LAKE STEVENS — When Stan Sprague went to work on March 19, he had no inkling that it would be 17 days until he would walk through the front door of his home again.
An accident occurred that Monday evening while the 35-year-old Boeing mechanic was working on a 747, trapping him in a wing flap, crushing his lungs.
Sprague was rushed to Harborview Medical Center in Seattle where he was treated in its intensive care unit and kept on a breathing machine for 13 days until last Sunday.
Initially, family members were told that it could take weeks for Sprague to be well enough to be transferred out of the hospital’s unit that cares for its most critically ill and medically fragile patients.
“Looks like we will be here for a long time,” his wife, Nicole Sprague, wrote in a blog posting on March 23.
No one thought that he could home as soon as Thursday afternoon. He was welcomed home by his dog Bane, a black German shepherd-wolf mix who barked and gleefully jumped on him at his arrival, and getting hugs from his wife and 15-year-old daughter Brandy Sprague.
Sprague, who while still hooked to the ventilator would motion with his arms and legs that he would like to run from the hospital, seemed a little astonished to finally have such familiar things as family and pets within arm’s reach.
He had spent much of Thursday waiting for the final OK from his medical team to be allowed to go home.
“Waiting around, waiting around,” Sprague said before getting the word about 1 p.m.
“I was like Wow! This is really happening. I’m going home.”
Sprague surprised his family and his doctors with the speed of his recovery.
“I think he definitely did progress a little faster than I expected, given how he looked the middle of last week,” said Dr. Andrew Luks, who specializes in pulmonary and critical care medicine at Harborview.

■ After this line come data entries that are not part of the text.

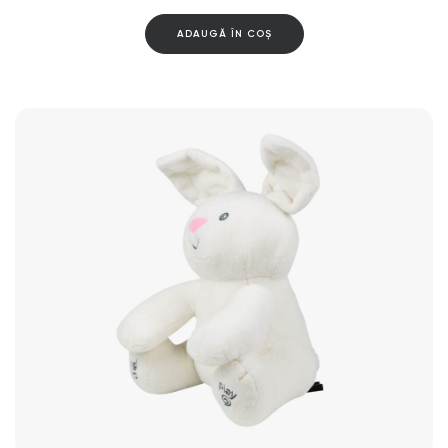
ADAUGĂ ÎN COȘ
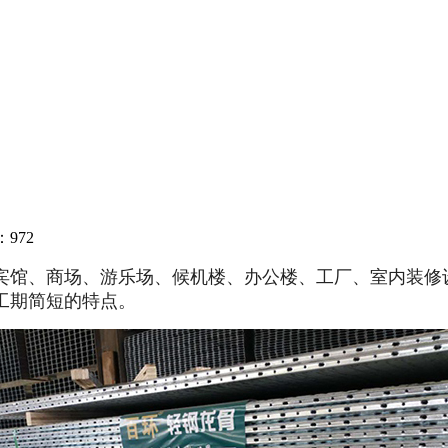
972
宾馆、商场、游乐场、候机楼、办公楼、工厂、室内装修
工期简短的特点。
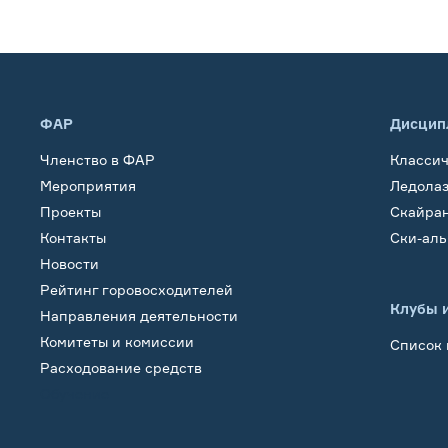
ФАР
Дисцип
Членство в ФАР
Класси
Мероприятия
Ледола
Проекты
Скайра
Контакты
Ски-ал
Новости
Рейтинг горовосходителей
Клубы 
Направления деятельности
Комитеты и комиссии
Список 
Расходование средств
Обучение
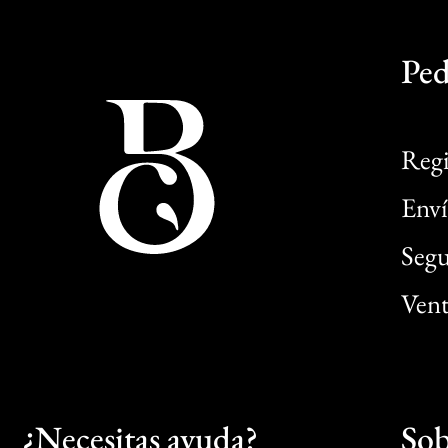
Ped
Regi
Enví
Segu
Vent
¿Necesitas ayuda?
Sob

Sprague’s not sure what happened in the accident. He suffered no broken bones, but his lungs were severely injured. For the first couple of days after the accident, his lungs were unable to get enough oxygen into his bloodstream. He needed to be hooked to a ventilator so his body could breathe, allowing time for his lungs to heal. The accident is being investigated by Boeing, the state and the union.
One big step in his recovery occurred on Sunday, when he was unhooked from the ventilator. By Wednesday he was transferred out of the intensive care unit.
Sprague said that not only does he have no memory of his workplace accident, he has no memory of anything that happened to him within 48 hours before it occurred.
“The first memory I have before the accident was two days before,” he said. “The next memory I have is consciously waking about four days ago. That’s all I remember.”
Sprague said he and his family received messages of support from across the nation. “And all across Boeing, people were sending messages,” he said.
Sprague said he plans to spend the next several days relaxing, getting used to being home again, eating some homemade spaghetti, and then, visiting with friends.
He hopes to return to work in about a month, but is waiting for word on the next steps of his recovery.
“Just lying in bed for nearly three weeks will really zap it out of you,” he said.
Even navigating the familiar flight of 10 wooden steps up to the front door was a challenge. “I was tired just coming up the stairs,” he said.